WHAT NEEDS TO BE DONE:
Lay out the lines below as a Markdown table with the columns "Row" and "Line," numbering each row and skipping any blank lines. Leave the pictures out of the answer.

DATA UNDER STUDY:
========================
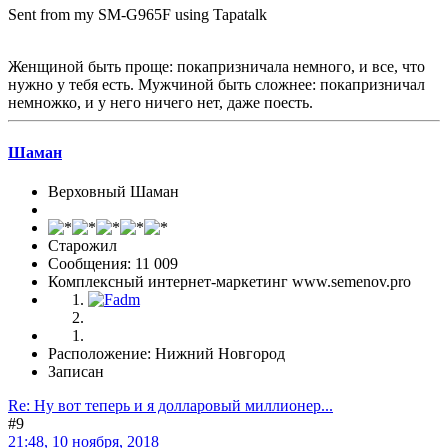
Sent from my SM-G965F using Tapatalk
Женщиной быть проще: покапризничала немного, и все, что
нужно у тебя есть. Мужчиной быть сложнее: покапризничал
немножко, и у него ничего нет, даже поесть.
Шаман
Верховный Шаман
Старожил
Сообщения: 11 009
Комплексный интернет-маркетинг www.semenov.pro
Расположение: Нижний Новгород
Записан
Re: Ну вот теперь и я долларовый миллионер...
#9
21:48, 10 ноября, 2018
========================
ANSWER TO THE EXERCISE:
| Row | Line |
|---|---|
| 1 | Sent from my SM-G965F using Tapatalk |
| 2 | Женщиной быть проще: покапризничала немного, и все, что |
| 3 | нужно у тебя есть. Мужчиной быть сложнее: покапризничал |
| 4 | немножко, и у него ничего нет, даже поесть. |
| 5 | Шаман |
| 6 | Верховный Шаман |
| 7 | Старожил |
| 8 | Сообщения: 11 009 |
| 9 | Комплексный интернет-маркетинг www.semenov.pro |
| 10 | Расположение: Нижний Новгород |
| 11 | Записан |
| 12 | Re: Ну вот теперь и я долларовый миллионер... |
| 13 | #9 |
| 14 | 21:48, 10 ноября, 2018 |